SELECTED EXTRACT:

#####

Step 6- Install OpenCV (Python library for image segmentation):

pip install opencv-python

Step 7- Install alive-Progress (Python module for a progress bar displayed in command line):

pip install alive-progress

Step 8- Create the folder "OCR Raw Data" in your working folder:

mkdir "OCR Raw Data" 

Step 9- You're now ready to use Tintype¶Text! 🎉

🎈 Usage

There are four different Python code files that are to be run in sequence. You can skip ahead to file 4 ("get_predictions.py") if you will be using one of the models in the Google Drive links above. You can find instructions for every Python file in the TintypeText - Typewriter Optical Character Recognition (OCR) playlist on my YouTube channel: https://www.youtube.com/playlist?list=PL8fAaOg_mhoEZkbQuRgs8MN-QSygAjdil.

File 1: "create_rectangles.py"- This Python code enables you to see the segmentation results (the green rectangles delimiting the individual characters on the typewritten image) and then write a ".txt" file with the correct labels for each rectangle. The mapping of every rectangle to a label will allow to generate a dataset of character images with their corresponding labels. The typewriter page images overlaid with the character rectangles are stored in the "Page image files with rectangles" folder, which is created automatically by the code.

You might need to alter the values of the variables "character_width" (default value of 55 pixels for 8 1/2" x 11" typewritten pages scanned at a resolution of 600 dpi) and "spacer_between_characters" (default value of 5 pixels), as your typewriter may have a different typeset than those of my typewriters (those two default parameters were suitable for both my 2021 Royal Epoch and 1968 Olivetti Underwood Lettera 33 typewriters). Also, if your typewriter has a lot of ghosting (faint outline of the preceding character) or if the signal to noise ratio is elevated (because of high ink loading on the ribbon leading to lots of ink speckling on the page), the segmentation code might pick up the ghosting or noise as characters. As a result, you could then end up with staggered character rectangles. In the presence of dark typewritten text you should decrease the segmentation sensitivity (increase the number of non-white y pixels required for a given x coordinate in order for that x coordinate to be included in the segmentation). That is to say that on a fresh ribbon of ink, you should increase the value of 3 (illustrated below) to about 6 (results will vary based on your typewriter's signal to noise ratio) in the line 57 of "get_predictions.py" in order to avoid including unwanted noise in the character rectangles.

x_pixels = np.where(line_image >= 3)[0] 

When your typewritten text gets fainter, change that digit back to 3 to make the segmentation more sensitive (to avoid omitting characters). These parameters ("character_width", "spacer_between_characters" and "line_image >= 3" should be adjusted in the same way in all the Python code files (except "train_model.py", where they are absent) to ensure consistent segmentation in all steps of the process.

#####

THE PROBLEM:
Write the next part of the Tintype¶Text setup and usage guide, picking up right after its closing sentence about adjusting the segmentation parameters. The listing that follows plays no part here.

DATA EXTRACT:
#####

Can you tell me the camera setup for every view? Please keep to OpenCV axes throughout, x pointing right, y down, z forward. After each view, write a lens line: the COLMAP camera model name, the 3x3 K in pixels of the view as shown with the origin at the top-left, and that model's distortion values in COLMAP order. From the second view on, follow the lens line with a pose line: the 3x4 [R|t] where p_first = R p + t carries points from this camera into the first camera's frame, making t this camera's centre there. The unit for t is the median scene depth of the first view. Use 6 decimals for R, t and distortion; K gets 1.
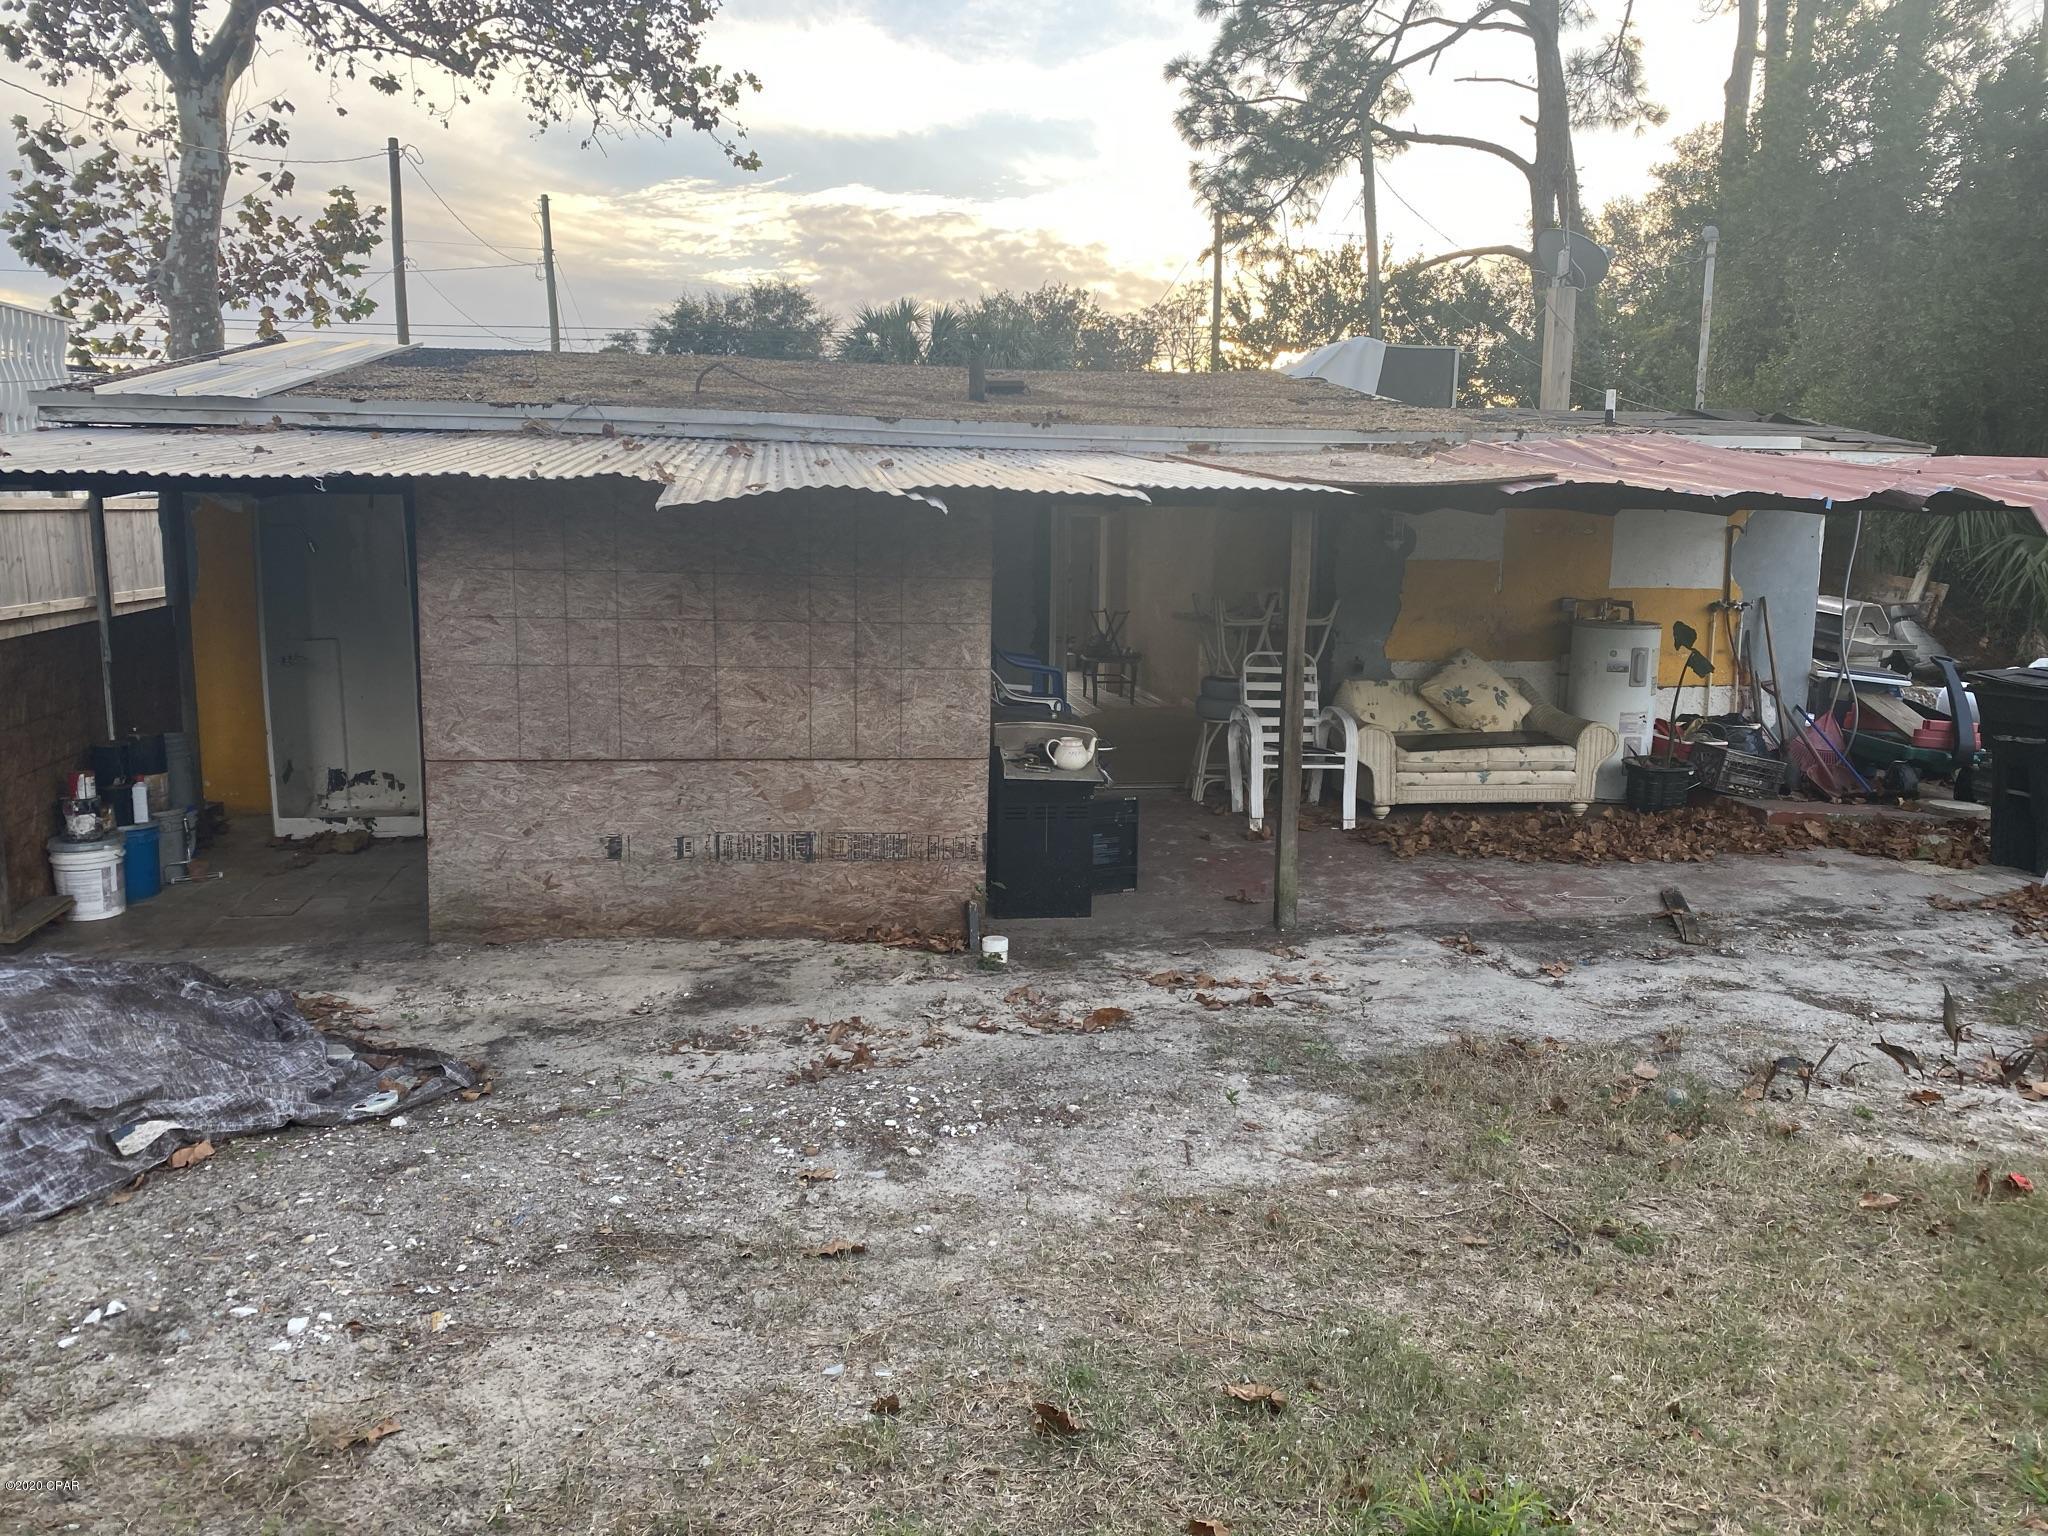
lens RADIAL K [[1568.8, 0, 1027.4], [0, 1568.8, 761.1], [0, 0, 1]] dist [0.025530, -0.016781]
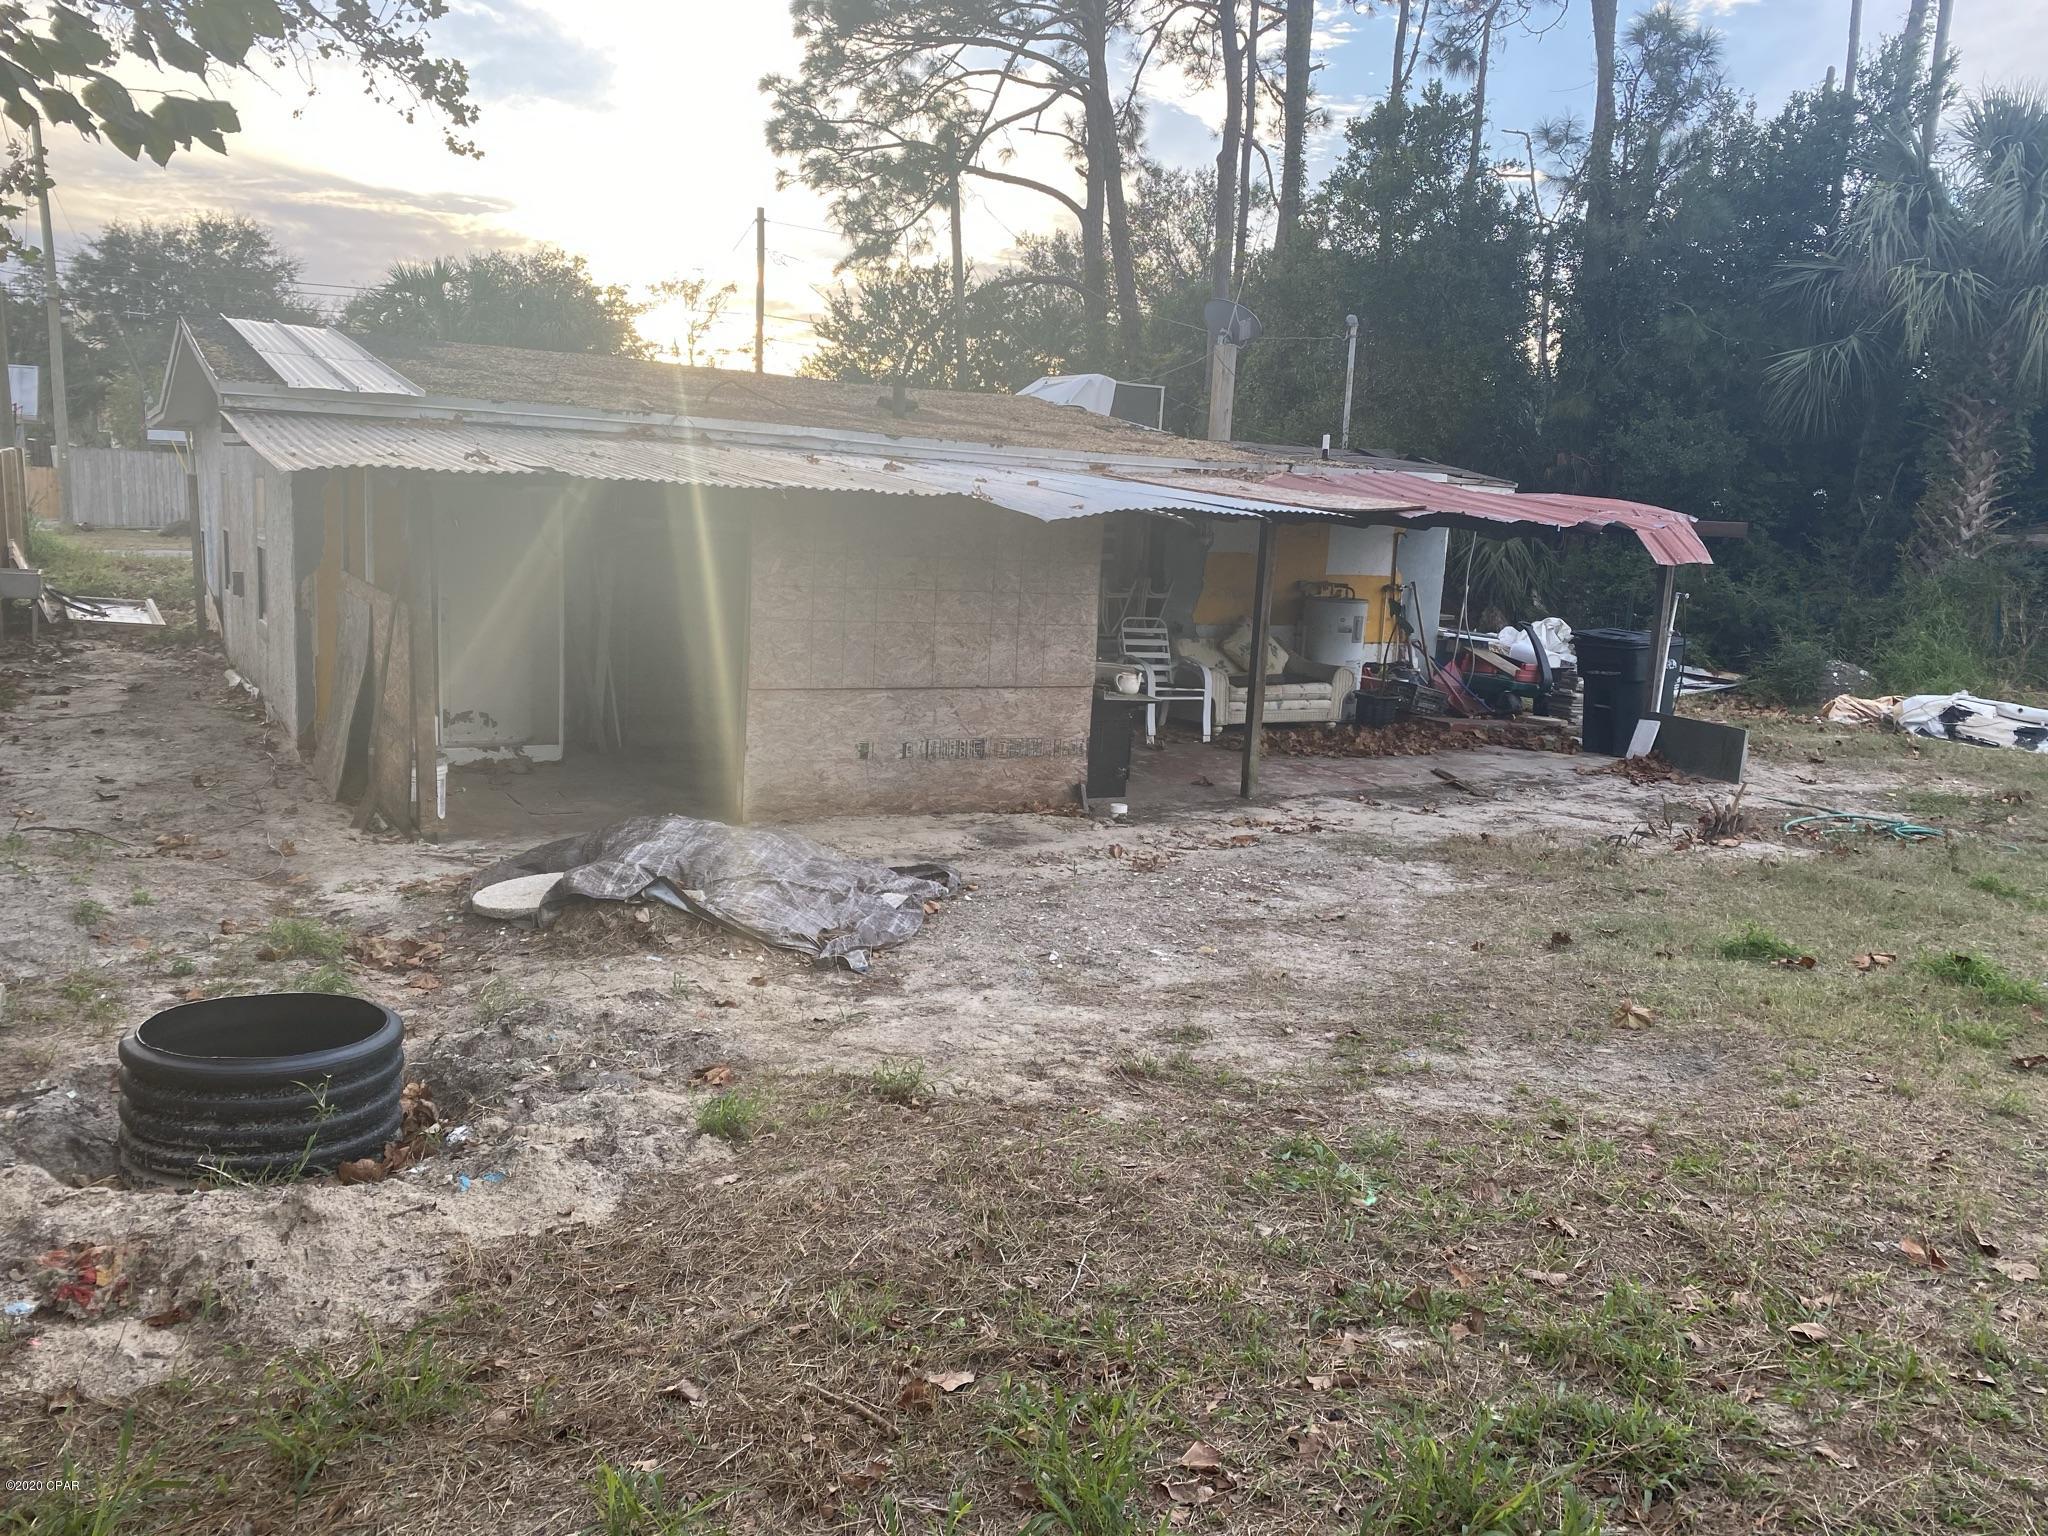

#####

ANSWER SECTION:
Image txt file processing


The image above illustrates the format of the ".txt" file listing all of the character rectangle labels. In the first line, you can note that four of the characters are labeled as "@", which maps to the category "to be deleted". The three letters (C, X and I) have significant ink splattering and will not be included in the training data, as they are not representative of these characters. The fourth "@" on the first line corresponds to an artifact (some noise was above the filtering threshold and was picked up as a character). We also do not want to include it in the training data. The "lesser than" symbol highlighted in yellow on line 11 in the ".txt" file corresponds to an "empty" rectangle, which is mapped to the "space" category in the "Dataset" folder. The very last line of the typewriter scan image contains two typos (two characters overlaid with a hashtag symbol). They are represented by a "~" symbol in the ".txt" file on line 19. All the other character rectangles are represented by their own characters in the ".txt" file.

Importantly, such ".txt" files should be created, modified and saved exclusively in basic text editors (such as Text Editor in Ubuntu 20.04), as more elaborate word processors would include extra formatting information that would interfere with the correct mapping of the character rectangles to their labels in the ".txt" file.

Furthermore, the ".txt" files in the "Training&Validation Data" folder must have identical names to their corresponding JPEG images (minus the file extensions). For example, the file "my_text.txt" would contain the labels corresponding to the raw scanned typewritten page JPEG image (without the character rectangles) named "my_text.jpg". The presence of hyphens in the file name is only necessary for JPEG files intended for OCR predictions (see below, file 4 "get_predictions.py"), although you could include some hyphens in every file name just as well.


File 2: "create_dataset.py"- This code will crop the individual characters in the same way as the "create_rectangles.py" code, and will then open the ".txt" file containing the labels in order to create the dataset. Each character image will be sorted in its label subfolder within the "Dataset" folder, which is created automatically by the code.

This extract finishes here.